La historia está llena de interesantes y también estériles discusiones acerca de la Trinidad. Muchos se han “devanado los sesos” tratando de comprender, argumentar, defender e incluso formular aquello que, “per se”, está por encima de nuestro entendimiento. Yo he participado de algunas de estas acaloradas charlas, con ímpetu apologético, pero con los años he comprendido que, si bien no han sido una completa pérdida de tiempo, no han sido tampoco la mejor manera de aprovecharlo.
La cuestión no es sencilla y es preciso considerar varios elementos: ¿Existe Dios? ¿Quién es? ¿Es posible que se haya manifestado a los hombres? ¿Sus manifestaciones deben ligarse exclusivamente a un pueblo, una religión, una organización? Comprenderá el lector que siquiera intentar responder a estas preguntas y enfrentarse a las implicaciones de las respuestas dadas, es una tarea similar a la de aquél que se puso en camino, con el objetivo de cruzar las montañas, en busca de una salida al mar. Tarde o temprano terminaremos por rendirnos. Así que lo mejor es tratar de encontrar las implicaciones para nuestra vida práctica de cualquiera que sea nuestra posición y refugiarnos en la seguridad de algún macondo.
Yo soy de los que creen que Dios es “Uno y Trino”, que se ha manifestado a través de la historia de muchas maneras, en diversas locaciones y a todos los pueblos; y que, aún aquellos que se encuentran más lejos de las verdades por mí aceptadas, llevan en sí “las semillas del Verbo”.

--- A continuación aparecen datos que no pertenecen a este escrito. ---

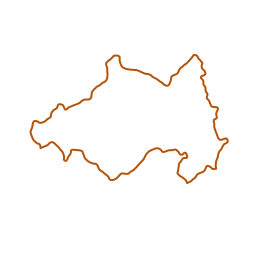 the district of Padre Las Casas, Azua, Dominican Republic, rotated 249°
{"feature_id": "3306468B62510937127431", "entity_name": "Padre Las Casas", "entity_type": "district", "adm_level": 2, "iso_a3": "DOM", "parent_name": "Dominican Republic", "parent_adm1": "Azua", "projection": "mercator", "projection_center": [-70.907, 18.827], "detail": "fine", "context": "isolated", "style": "outline", "palette": "amber", "viewbox_px": 256, "rotation_deg": 249, "n_neighbors": 0, "source": "geoboundaries", "source_scale": "gbopen_adm2", "svg_char_len": 5826}
<svg xmlns="http://www.w3.org/2000/svg" viewBox="0 0 256 256"><g transform="rotate(249 128 128)"><path d="M200.5,140.5L199.8,139.5L199.3,138.1L198.4,136.3L197.8,133.8L197.6,133.1L196.5,131.2L196.1,130.7L195.4,130.4L194.7,130.2L192.0,130.1L190.8,129.9L190.1,129.7L188.6,129.0L185.8,128.3L182.3,126.6L181.4,125.9L180.6,125.1L179.9,124.1L179.6,123.4L179.5,122.7L179.1,119.8L178.1,117.2L177.8,114.3L177.5,113.2L176.0,109.7L174.8,107.7L174.4,107.2L173.8,106.8L172.1,105.9L170.0,104.8L169.3,104.1L168.8,103.2L168.7,102.5L168.7,101.4L168.9,100.7L169.6,99.2L169.9,98.5L170.1,97.3L170.1,96.1L170.0,95.3L169.8,94.5L169.0,92.6L168.7,91.5L168.6,89.4L168.6,83.5L168.5,80.9L168.3,79.3L167.5,77.6L167.4,77.0L167.4,76.7L167.7,76.1L168.2,75.8L168.9,75.7L171.8,75.6L172.5,75.4L172.8,75.3L173.3,74.8L174.5,73.2L174.8,72.6L174.9,71.9L174.7,71.2L174.3,70.6L173.5,70.0L172.5,69.2L172.1,68.7L171.8,67.7L171.5,65.8L171.4,65.0L170.9,64.1L169.9,62.4L169.5,61.9L166.5,60.1L166.0,59.7L165.8,59.4L165.5,58.4L165.2,56.0L164.1,53.4L163.9,52.2L163.9,50.6L163.9,49.4L164.1,48.2L164.5,47.6L164.9,47.0L165.4,46.6L166.6,45.8L167.0,45.3L167.9,43.7L168.0,43.1L167.8,42.4L167.4,41.8L166.4,40.8L165.4,40.2L164.1,39.6L163.5,39.2L162.5,38.4L160.5,36.5L159.9,36.0L159.2,35.6L158.0,35.3L156.4,35.2L153.1,35.2L150.7,35.5L149.8,35.7L147.1,37.1L146.1,37.9L145.2,39.1L144.9,39.3L144.4,39.6L143.7,39.7L142.6,39.7L141.6,39.5L140.6,39.2L140.7,44.7L140.8,46.3L141.1,47.4L142.0,49.2L142.2,49.9L142.2,50.7L142.2,51.4L142.0,52.1L141.6,52.7L141.1,53.2L140.3,53.7L134.4,56.5L131.9,57.1L129.7,58.1L129.0,58.2L127.1,58.4L124.9,58.2L123.8,57.9L122.1,57.0L121.4,56.9L120.7,57.0L120.0,57.5L119.8,57.8L119.6,58.4L119.7,58.7L119.8,59.0L120.1,59.6L122.2,61.7L122.9,62.5L123.3,63.1L124.0,64.4L124.4,64.9L125.2,65.6L126.6,66.3L127.1,66.7L127.5,67.2L127.7,67.7L127.7,68.0L127.5,68.6L126.6,70.7L125.6,72.5L124.9,74.1L123.5,76.3L123.0,76.7L122.0,77.0L120.8,77.0L116.0,76.9L114.9,77.1L114.2,77.3L111.1,78.9L109.6,80.1L107.8,82.0L107.2,82.9L106.2,84.8L105.8,85.3L105.2,85.7L104.6,86.0L103.9,86.1L100.5,86.2L99.8,86.3L99.0,86.5L98.1,87.1L96.0,88.7L94.4,89.5L91.8,91.0L90.7,91.8L89.8,92.1L87.4,92.3L86.7,92.5L86.1,92.9L85.6,93.4L85.2,94.0L85.1,94.3L84.9,95.4L84.8,96.5L84.9,98.1L85.1,99.2L85.4,100.2L86.2,101.7L86.8,103.0L87.5,104.2L87.8,105.1L87.8,105.8L87.6,106.5L85.6,110.4L85.3,111.3L85.3,112.4L86.1,114.2L86.3,114.9L86.7,118.2L87.0,118.8L87.8,120.4L88.3,121.7L89.3,123.5L89.9,124.8L90.9,126.6L91.4,127.9L92.4,129.7L93.0,131.0L93.9,132.2L96.7,135.3L97.1,135.9L98.6,139.0L98.9,140.6L99.0,142.6L99.0,145.8L98.9,147.0L98.7,147.8L98.2,148.8L97.7,149.4L96.9,150.2L96.3,150.6L95.6,151.0L94.0,151.4L93.5,151.6L93.0,152.1L92.8,152.7L92.7,153.4L92.6,157.0L92.5,158.2L92.4,158.9L91.7,160.5L91.5,161.1L91.1,163.9L90.9,164.6L90.7,164.8L90.2,165.3L88.2,166.3L87.6,166.6L85.5,166.9L84.6,167.4L84.1,167.9L83.8,168.5L83.7,169.2L83.8,169.8L84.6,171.4L84.6,172.0L84.4,172.6L84.2,172.8L83.6,173.1L82.6,173.2L81.5,173.2L80.5,173.1L79.8,172.9L79.3,172.5L79.1,171.9L79.1,171.3L79.8,170.1L79.9,169.5L80.0,168.8L79.9,168.4L79.4,167.4L77.8,165.3L77.0,163.8L76.6,163.2L76.1,162.7L75.5,162.3L73.9,161.6L72.5,160.7L71.2,160.1L70.5,159.7L69.1,158.6L68.2,158.1L67.9,158.0L67.3,158.1L64.9,159.1L64.3,159.5L61.9,161.5L58.8,163.1L58.1,163.3L57.4,163.4L55.5,163.5L55.6,166.6L55.8,168.0L56.7,169.9L57.2,172.0L57.5,172.7L58.0,173.6L59.5,175.4L59.9,176.4L60.2,177.9L60.2,182.1L60.4,183.2L60.7,183.9L61.1,184.5L63.7,187.2L64.0,187.7L64.2,188.4L64.1,188.7L63.8,189.3L63.1,190.1L62.0,191.0L60.1,191.9L59.3,192.6L58.8,193.5L58.5,195.6L61.6,196.4L64.7,198.0L66.0,198.9L68.0,200.8L69.0,201.6L69.6,202.0L71.2,202.9L72.4,203.8L73.2,204.7L73.6,205.3L74.5,206.9L74.9,207.6L77.3,210.3L78.0,211.2L78.4,211.9L78.6,212.6L78.7,214.7L78.9,215.4L79.2,215.9L79.5,216.2L80.1,216.4L81.1,216.6L82.1,216.5L82.7,216.2L83.2,215.7L83.3,215.3L83.4,214.6L83.4,211.9L83.6,210.8L83.7,210.4L84.0,209.8L84.5,209.3L85.1,208.9L85.9,208.7L87.0,208.6L96.4,208.7L98.4,209.0L100.6,209.9L101.3,210.1L103.4,210.4L104.3,210.7L104.6,210.9L104.9,211.4L105.0,212.0L105.2,213.6L105.4,214.2L105.6,214.4L105.9,214.6L106.5,214.9L108.9,215.2L109.9,215.6L110.9,216.3L113.1,218.5L113.7,218.9L114.0,219.0L114.3,219.0L114.9,218.9L115.6,218.2L115.9,217.7L116.4,216.5L117.3,214.8L117.7,214.3L118.2,213.8L118.9,213.6L119.6,213.5L122.8,213.5L124.3,213.4L125.1,213.2L126.6,212.5L127.6,212.4L128.2,212.5L128.6,212.6L130.5,214.1L131.1,214.3L131.4,214.4L132.0,214.3L133.5,213.9L134.9,213.8L135.9,214.0L137.4,214.7L138.4,214.8L139.4,214.7L140.8,214.1L141.5,214.1L142.5,214.2L143.6,214.8L144.3,215.0L145.4,215.1L146.4,214.9L148.1,214.2L148.7,214.1L149.3,214.2L149.5,214.4L149.9,214.9L150.0,215.6L150.0,217.7L150.1,218.5L150.3,219.1L150.5,219.4L150.8,219.7L151.1,219.8L151.8,220.0L153.4,220.0L154.5,219.7L156.0,218.9L156.7,218.7L157.4,218.5L158.1,218.5L158.8,218.7L159.8,219.1L162.1,220.8L163.6,220.2L165.4,219.7L167.2,218.9L168.0,218.7L169.9,218.5L170.6,218.3L171.2,218.0L171.6,217.5L172.6,215.5L170.6,212.5L169.8,210.9L168.8,209.1L168.3,207.8L167.5,206.3L167.2,205.3L166.8,203.5L166.6,202.8L165.9,201.3L165.4,199.2L165.0,198.1L164.1,196.9L162.0,194.7L161.5,194.2L161.2,193.5L161.0,192.8L160.9,192.0L160.9,189.4L160.7,187.9L160.4,187.3L160.0,186.7L159.4,186.3L157.6,185.4L156.7,184.7L154.4,182.6L153.7,181.8L153.4,181.1L153.3,180.4L153.4,179.7L153.7,179.1L154.1,178.5L155.4,177.3L156.3,176.8L157.9,176.1L160.7,174.0L162.6,173.0L163.5,172.3L166.3,169.8L167.2,169.2L168.8,168.4L169.6,167.8L170.4,167.0L171.2,166.0L172.0,164.4L172.8,163.2L174.1,161.8L177.6,158.4L178.8,157.0L179.2,156.4L179.7,155.1L180.7,153.3L181.2,152.0L182.2,150.2L183.0,148.6L184.1,147.1L186.0,145.2L187.0,144.6L187.6,144.3L188.8,144.1L190.7,144.1L192.6,144.2L193.7,144.3L194.8,144.6L196.5,145.4L197.2,145.6L197.9,145.4L198.8,144.9L199.4,144.1L200.2,141.9L200.5,140.5Z" fill="none" stroke="#b45309" stroke-width="2"/></g></svg>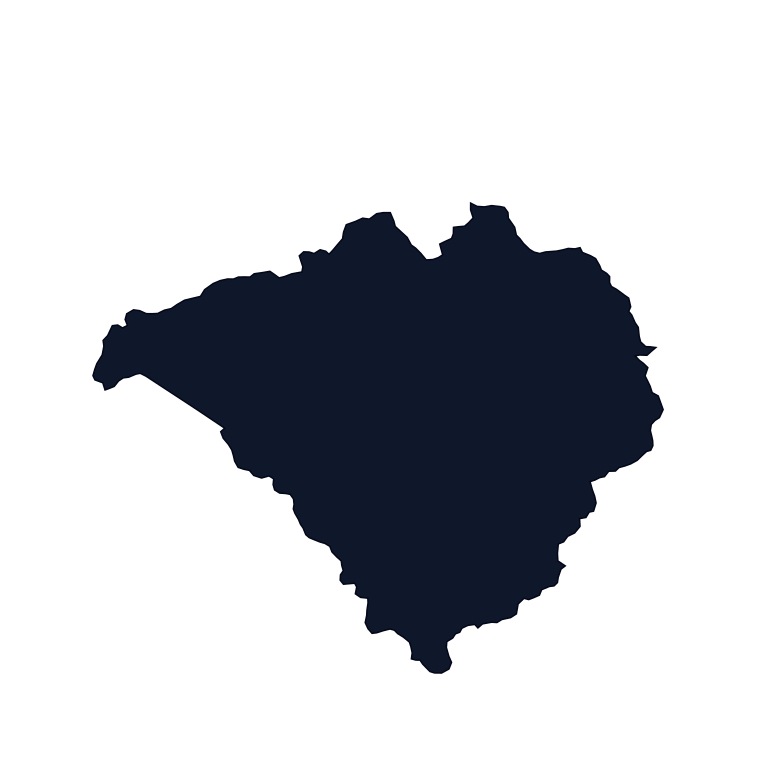 outline of Ribeirão Branco, São Paulo, Brazil, rotated 32°
{"feature_id": "56859067B550904293643", "entity_name": "Ribeirão Branco", "entity_type": "district", "adm_level": 2, "iso_a3": "BRA", "parent_name": "Brazil", "parent_adm1": "São Paulo", "projection": "albers", "projection_center": [-48.778, -24.254], "detail": "fine", "context": "isolated", "style": "filled", "palette": "ink", "viewbox_px": 768, "rotation_deg": 32, "n_neighbors": 0, "source": "geoboundaries", "source_scale": "gbopen_adm2", "svg_char_len": 3602}
<svg xmlns="http://www.w3.org/2000/svg" viewBox="0 0 768 768"><g transform="rotate(32 384 384)"><path d="M618.1,508.8L614.3,499.5L616.3,491.6L621.0,490.1L624.2,485.8L627.7,480.7L626.7,474.9L631.6,468.0L635.2,465.1L636.3,460.5L634.2,455.7L632.2,447.2L634.1,442.2L625.2,441.9L620.9,435.8L616.6,427.3L620.0,422.6L620.5,415.8L624.6,409.3L625.7,400.9L621.2,394.5L626.0,390.2L625.9,383.9L629.1,380.8L626.9,372.5L622.1,367.5L616.6,363.2L610.5,357.6L613.9,353.5L616.5,349.1L620.1,345.7L620.8,338.9L626.4,335.2L627.6,330.3L631.6,326.0L635.5,321.1L639.2,314.5L640.8,307.9L642.4,302.1L645.3,298.9L644.7,293.8L641.8,289.6L638.7,286.4L634.5,282.3L632.1,276.6L633.1,271.4L635.4,266.5L634.3,257.8L622.9,248.8L616.0,249.2L610.8,244.8L606.1,241.8L601.1,238.8L599.1,230.3L593.0,229.0L588.2,228.6L582.1,227.1L585.2,224.1L591.8,220.3L593.4,214.6L595.2,209.0L590.0,211.4L586.1,213.6L579.3,212.3L575.2,208.4L569.6,201.2L564.4,198.9L557.5,194.2L553.0,192.7L552.3,187.8L546.0,181.5L540.0,181.2L535.5,180.8L530.7,180.5L525.3,180.8L521.6,178.5L518.4,173.3L514.3,172.2L508.0,172.2L504.1,169.3L497.0,165.5L490.9,165.8L482.6,167.3L478.0,164.5L474.3,168.2L468.4,171.4L464.6,175.4L460.1,179.7L450.9,186.5L446.9,190.8L441.4,192.6L436.2,192.7L427.8,190.9L422.1,188.7L417.3,187.6L411.8,181.9L407.5,180.0L401.6,177.5L398.2,172.8L392.5,170.5L388.6,171.9L380.7,175.7L375.4,180.5L368.9,184.0L361.6,184.7L365.2,190.5L371.6,195.9L370.3,202.4L368.7,207.5L363.9,211.1L359.9,214.3L363.2,219.9L364.2,224.8L360.2,230.8L357.1,235.8L365.3,243.4L363.1,248.0L359.6,252.4L354.1,256.4L346.0,253.7L338.7,252.0L333.5,251.7L326.0,247.4L317.4,245.8L310.0,244.4L306.0,240.6L298.5,235.3L292.6,239.0L287.5,243.5L284.2,251.9L278.0,254.7L273.7,261.2L267.6,268.9L269.2,276.6L271.9,282.8L270.8,289.8L269.7,297.8L268.6,303.1L264.2,302.3L258.7,304.0L255.6,310.4L250.6,311.7L245.8,314.5L244.2,320.2L248.6,323.9L253.1,327.7L255.0,332.5L247.4,339.4L242.7,345.6L238.8,349.6L233.6,349.2L227.5,348.9L221.8,354.0L215.5,359.3L213.7,364.3L209.5,366.8L203.9,370.4L200.7,374.8L195.7,377.8L190.3,383.1L185.9,389.3L181.9,399.0L181.9,407.0L175.5,413.5L170.4,418.7L166.5,426.1L163.6,432.8L158.7,437.7L154.7,444.1L149.9,447.4L145.1,450.3L137.9,451.3L132.3,453.8L128.6,460.8L130.3,466.5L135.4,470.3L132.5,475.0L126.9,475.1L122.7,478.5L124.0,489.4L122.7,495.9L126.4,500.4L129.6,508.6L129.7,519.0L131.0,525.0L132.8,531.2L136.7,533.7L144.9,532.0L150.6,536.9L153.6,533.0L156.5,529.0L157.3,522.1L159.6,517.0L163.9,513.5L168.4,507.1L171.6,504.1L177.9,503.5L237.9,504.8L272.3,505.9L270.8,511.0L276.4,515.2L284.1,517.7L289.9,520.6L293.9,524.2L298.3,528.6L304.5,532.0L310.2,530.6L315.7,528.6L322.0,530.6L330.0,528.6L335.2,522.9L340.7,522.9L343.3,528.1L347.4,531.8L353.3,531.8L358.8,528.9L362.9,527.3L368.1,529.4L371.5,533.7L373.3,538.0L376.9,540.8L383.3,544.2L387.5,547.2L391.7,549.0L397.5,553.2L401.9,553.9L406.4,553.2L413.0,552.0L418.5,550.5L424.1,550.4L428.9,554.0L435.7,555.7L441.5,556.7L444.5,560.4L448.4,563.9L448.2,568.9L450.8,573.6L455.7,575.3L460.2,571.9L464.7,568.5L468.4,570.6L470.9,577.1L477.2,577.4L483.8,574.2L486.5,578.2L489.3,584.6L491.9,589.3L494.5,596.3L500.1,600.0L506.0,601.8L509.7,598.8L514.1,593.6L518.9,588.6L523.2,587.3L527.8,588.4L534.6,588.4L542.3,589.4L545.9,592.4L550.4,597.1L552.9,602.6L557.2,601.3L560.9,599.1L565.4,601.1L570.8,602.4L575.3,603.5L579.9,602.3L586.0,598.6L590.1,591.3L588.8,584.3L583.3,580.6L579.8,577.4L576.5,574.4L573.8,569.2L576.9,563.0L577.0,558.0L579.8,554.4L579.5,549.8L583.0,544.3L588.4,539.8L592.9,541.1L594.7,535.2L601.5,529.0L606.2,526.4L608.8,521.2L615.2,515.0L618.1,508.8Z" fill="#0f172a" stroke="#020617" stroke-width="1.5"/></g></svg>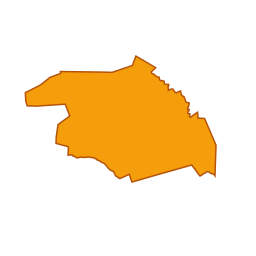 Elesbão Veloso, Piauí, Brazil, rotated 322°
{"feature_id": "56859067B9970821257973", "entity_name": "Elesbão Veloso", "entity_type": "district", "adm_level": 2, "iso_a3": "BRA", "parent_name": "Brazil", "parent_adm1": "Piauí", "projection": "mercator", "projection_center": [-42.169, -6.199], "detail": "fine", "context": "isolated", "style": "filled", "palette": "amber", "viewbox_px": 256, "rotation_deg": 322, "n_neighbors": 0, "source": "geoboundaries", "source_scale": "gbopen_adm2", "svg_char_len": 1866}
<svg xmlns="http://www.w3.org/2000/svg" viewBox="0 0 256 256"><g transform="rotate(322 128 128)"><path d="M178.5,76.2L170.0,81.4L149.8,74.4L141.4,67.5L109.5,41.9L108.5,43.5L97.6,40.1L85.6,40.2L78.2,38.8L74.2,38.0L72.8,37.8L69.0,36.8L64.0,43.8L62.2,48.5L69.5,54.5L83.2,63.8L93.2,70.6L89.5,82.7L75.0,82.2L66.0,90.8L61.8,95.8L65.9,101.3L69.4,105.9L68.3,107.5L64.0,112.5L66.6,114.0L67.5,114.9L67.2,115.9L68.1,116.7L68.7,118.4L69.2,119.9L69.9,120.6L71.5,121.1L72.8,121.7L73.6,122.7L74.5,123.5L77.7,125.9L78.9,126.3L79.6,127.1L80.3,127.9L81.3,129.2L82.9,130.3L83.0,131.7L84.2,132.8L84.0,134.2L85.1,136.0L85.7,137.1L85.8,138.4L87.2,140.6L87.6,142.0L87.7,143.3L87.7,145.9L87.7,147.4L87.8,149.1L88.8,151.7L89.7,153.0L89.6,154.4L89.1,156.4L88.8,158.1L89.4,159.8L90.3,162.8L100.5,165.3L97.8,173.0L122.7,183.0L155.4,196.4L155.4,199.1L155.3,203.9L155.1,208.3L155.2,210.2L157.7,210.5L158.8,210.4L160.2,210.8L161.5,211.0L162.8,210.8L164.5,211.8L164.9,213.2L165.3,215.0L166.7,216.4L167.2,217.5L167.1,219.2L185.3,197.5L186.8,195.7L187.2,194.1L194.2,167.6L189.3,163.4L192.5,158.4L183.6,157.9L183.5,156.7L184.7,155.8L185.6,154.8L184.1,153.6L184.5,152.5L185.5,152.0L186.6,152.0L187.6,151.1L186.4,150.1L187.6,148.8L188.9,148.4L189.8,147.6L190.7,146.9L191.6,146.0L191.0,144.9L190.1,144.1L189.8,142.5L190.2,141.5L190.8,140.1L190.9,139.0L191.4,137.7L190.7,136.4L190.5,135.2L190.9,133.9L191.5,132.5L192.2,131.2L190.6,130.6L188.8,130.2L187.6,130.0L187.2,128.9L187.0,127.9L187.2,126.7L187.3,124.9L186.5,124.2L185.5,123.8L184.2,123.4L183.0,123.2L183.8,122.1L184.5,121.0L184.9,120.0L186.4,119.6L186.8,118.5L185.9,117.9L184.9,117.2L184.1,116.2L184.2,114.9L185.2,113.6L184.5,112.0L183.2,111.1L182.6,110.0L183.0,108.5L183.8,107.3L183.2,106.3L182.2,105.0L181.8,103.5L181.8,102.0L180.9,100.8L180.4,99.4L180.6,98.2L186.9,97.5L178.5,76.2Z" fill="#f59e0b" stroke="#b45309" stroke-width="1.5"/></g></svg>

Así pues, creo que el universo tuvo un origen, que esta inmensidad de la que soy parte pero que por doquier me sobrepasa, no surgió por sí misma de la nada, que la belleza y la perfección no son simples causalidades atribuibles al azar, sino que detrás de las vicisitudes prehistóricas que dieron origen a la materia, la energía, el espacio y el tiempo, y que luego formaron todo lo existente, se encuentra la inteligencia y omnipotencia de un Dios que es mi Padre, aunque yo no siempre sea muy buen hijo.
Creo, además, que por mí, el cielo envió a la tierra un Salvador y que, su muerte en la cruz es la más grande manifestación del amor. Sin importar mis yerros, ni mi obstinación en el mal, está siempre presto a levantarme mientras me mira a los ojos y me dice: “yo no te condeno, vete en paz”. Es el Hijo del Padre que quiso hacerme su hermano y que no se arrepiente de ello, aunque yo innumerables veces haya sido fratricida.
Finalmente, creo que obrar el bien, aunque esté a mi alcance, no depende exclusivamente de mí. Soy, de alguna manera (sin que suene a herejía), el campo de batalla en el que el bien y el mal combaten en una guerra sin cuartel, y me vería perdido en la vorágine de la vida si no contara con el auxilio del “dulce huésped del alma”. Esta divina presencia me anima a practicar el bien y me impulsa a evitar el mal, mientras testifica en mi interior que soy hijo del Padre gracias a la muerte y resurrección del Hijo que me hizo templo de su Santo Espíritu. ¿Qué crees tú? Feliz domingo.